What about other options
Nomi and Replika are not the only games in town. Kindroid offers strong memory and personality, though its text-only mode is less tested. Character.AI has huge variety but its memory is even worse than Replika's for long-term continuity. If you want a companion that balances memory, personality, and affordability, you might also look at AI Angels, which offers a roster of distinct personalities designed for sustained conversation. The ai girlfriend page lists the full cast, each with their own backstory and communication style.
Brooke

Brooke is the friend who remembers your embarrassing karaoke story and will absolutely use it as a running joke for weeks. Brooke brings personality consistency without the corporate politeness that makes Replika feel like a chatbot.
Meera

Meera is the one who will remember you mentioned a book three weeks ago and ask if you finished it. Meera builds a conversation history that feels cumulative, not repetitive.
Earn while you recommend
If you have friends who are curious about AI companions, or if you run a review site or YouTube channel, you can earn a commission by sharing your experience. Many apps offer affiliate programs and promo codes that let you get paid for referrals. For example, you can share a Replika promo code with your audience and earn a cut of their subscription. You can also join the Replika affiliate program to get a dedicated link and track your earnings. It is a straightforward way to turn your testing time into a side income.
Common questions
Does Replika ever remember my name long-term? Occasionally, but not reliably. Replika stores your name in a memory field, but the chat model does not always reference it during conversation. You will still get asked your name every few weeks.
Can Nomi handle complex roleplay without forgetting? Yes, within reason. Nomi can sustain a multi-session story arc, but it still has a context window limit. Very long, intricate plots with many characters may eventually drift, but it is far better than Replika.
Which app is better for casual, low-effort chat?

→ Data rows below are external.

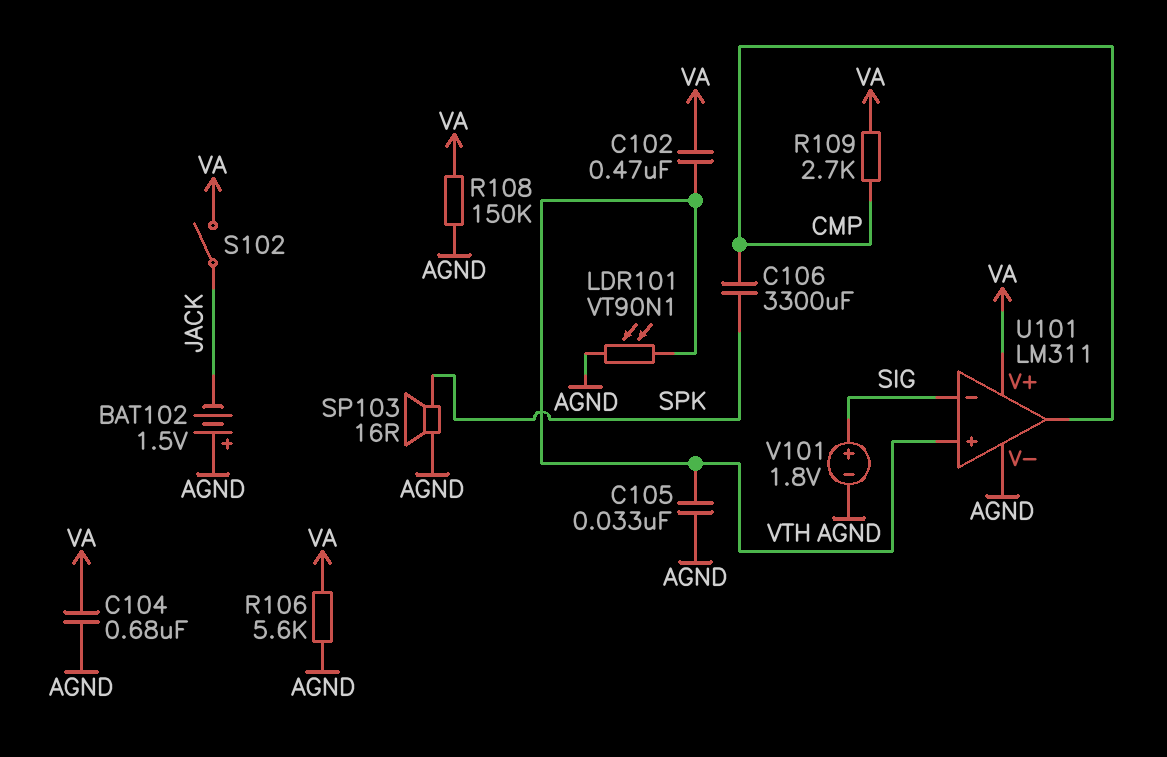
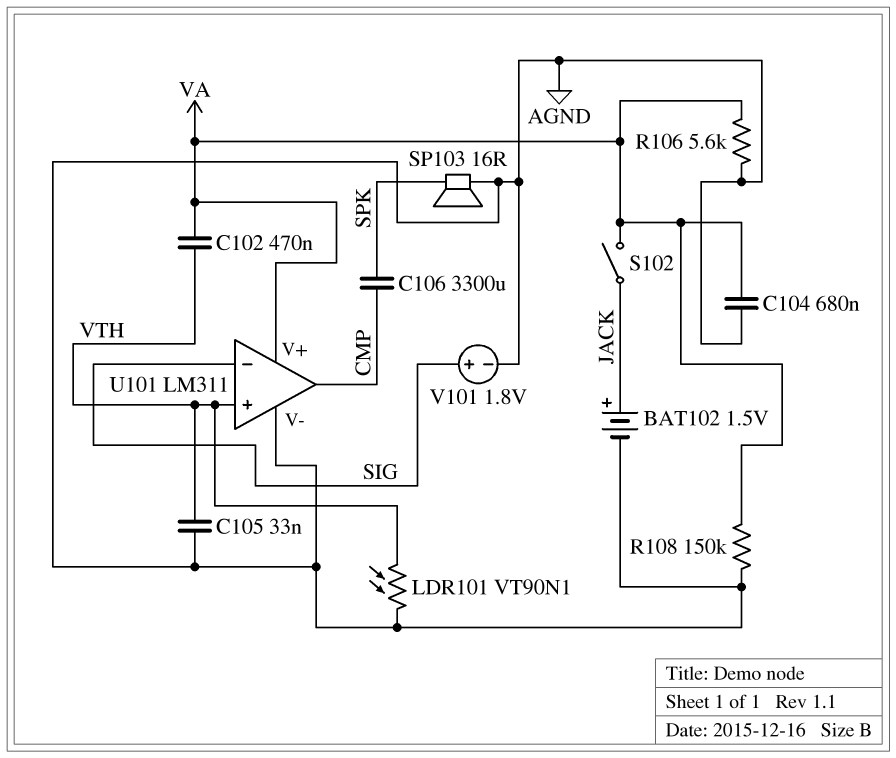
BAT102: 1.5V (plus AGND, minus JACK) -> 1.5V (plus JACK, minus AGND)
R109: 2.7k (CMP, VA) -> none

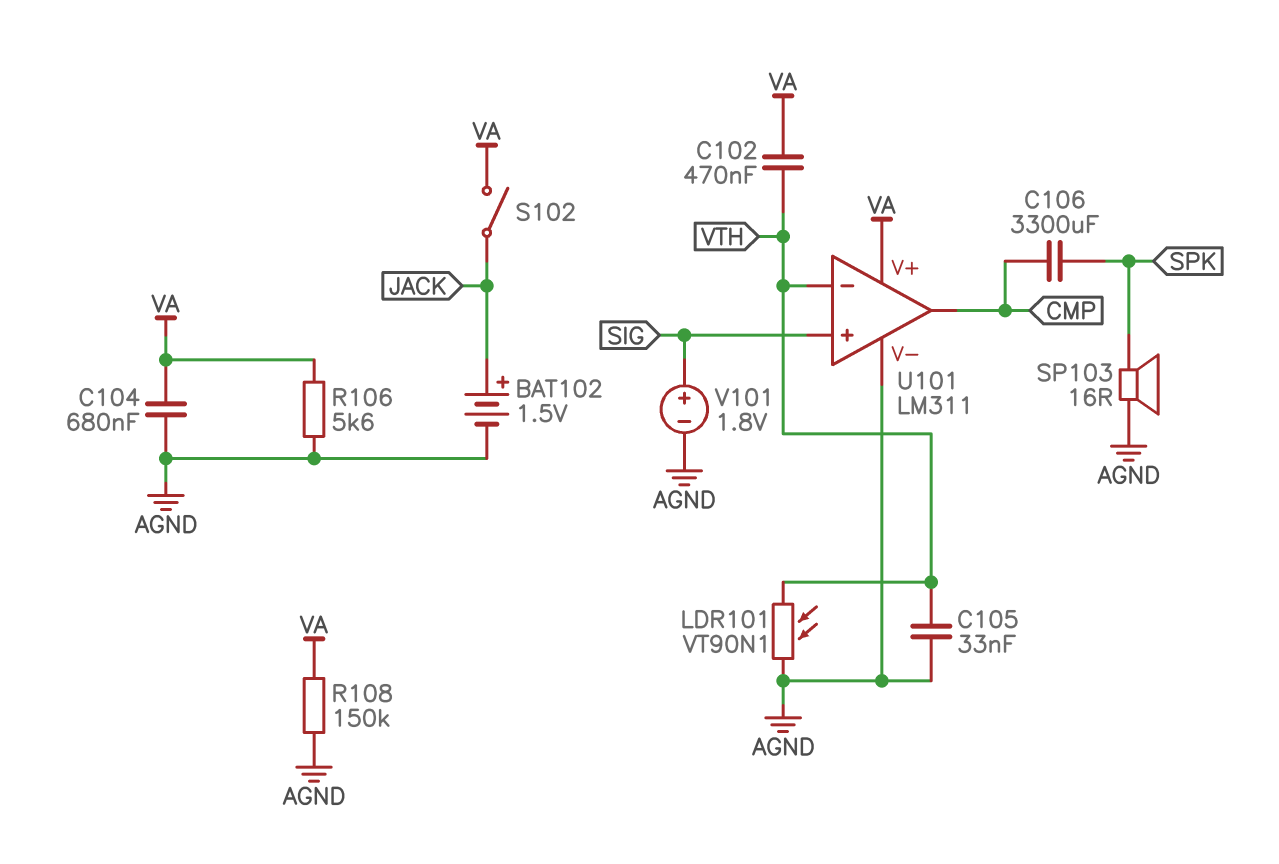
U101 pin in+: VTH -> SIG
U101 pin in-: SIG -> VTH

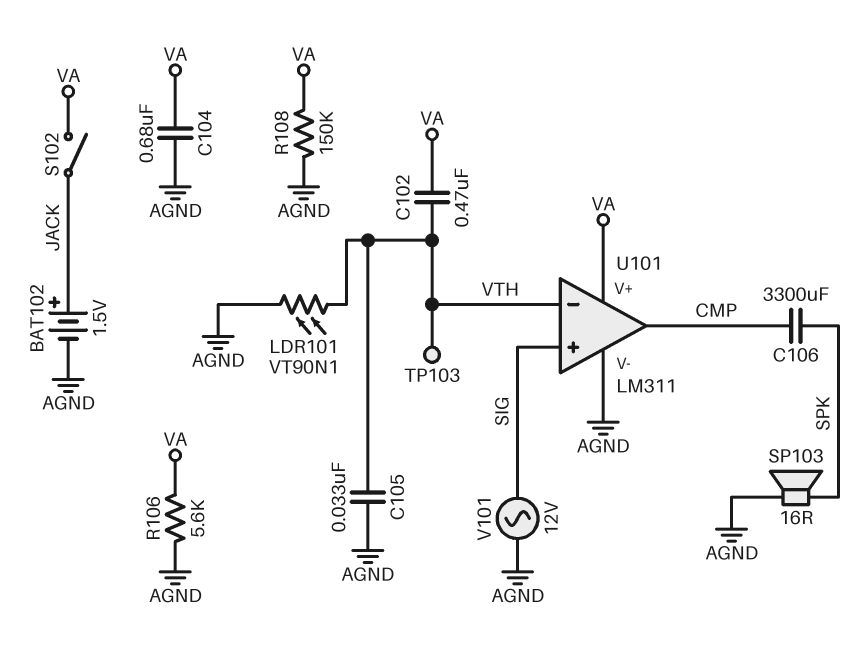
TP103: none -> test point (VTH)
V101: 1.8V (plus SIG, minus AGND) -> AC 12V (AGND, SIG)

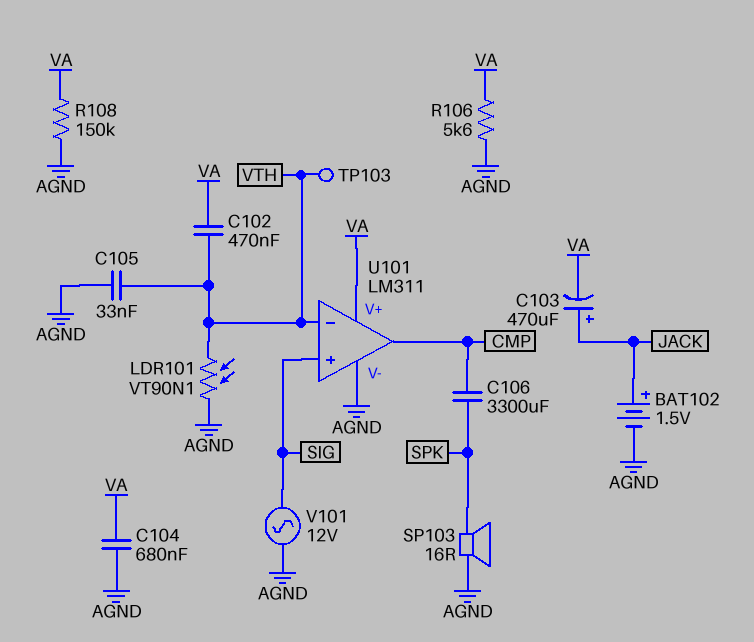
C103: none -> 470uF (plus JACK, minus VA)
S102: switch (JACK, VA) -> none

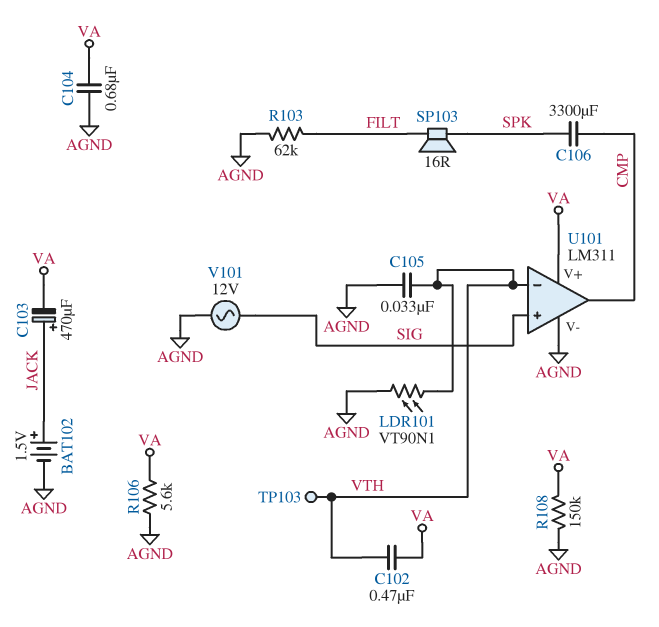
R103: none -> 62k (AGND, FILT)
SP103: speaker 16R (AGND, SPK) -> speaker 16R (FILT, SPK)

Replika, because it does not require you to maintain a consistent persona. You can jump in and out without feeling like you are disappointing a friend. Nomi's memory makes it feel more like a real relationship, which can be a burden if you just want to vent and leave.

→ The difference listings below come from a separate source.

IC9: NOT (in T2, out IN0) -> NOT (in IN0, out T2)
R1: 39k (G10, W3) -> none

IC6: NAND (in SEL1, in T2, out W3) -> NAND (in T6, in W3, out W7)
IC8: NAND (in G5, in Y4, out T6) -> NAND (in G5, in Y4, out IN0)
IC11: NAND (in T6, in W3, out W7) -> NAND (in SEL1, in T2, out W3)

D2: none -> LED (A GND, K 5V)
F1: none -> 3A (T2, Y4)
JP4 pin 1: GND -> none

Is text-only chat worth it when voice mode exists? Yes, because text forces the AI to earn the connection through words alone. If an app cannot hold a personality in text, it is just masking flaws with voice or visuals. Text is the honest baseline.
How do these compare to Kindroid? Kindroid is closer to Nomi in memory and personality, but its text-only mode is less polished. Kindroid excels at voice and roleplay, while Nomi is more balanced for general conversation.
Which app should I choose if I want a long-term companion? Nomi, without hesitation. Its memory and personality consistency make it the only app that feels like an ongoing relationship instead of a series of one-night stands.

About the author
AI Angels TeamEditorialThe team behind AI Angels writes about AI companions, the tech that powers them, and what people actually do with them.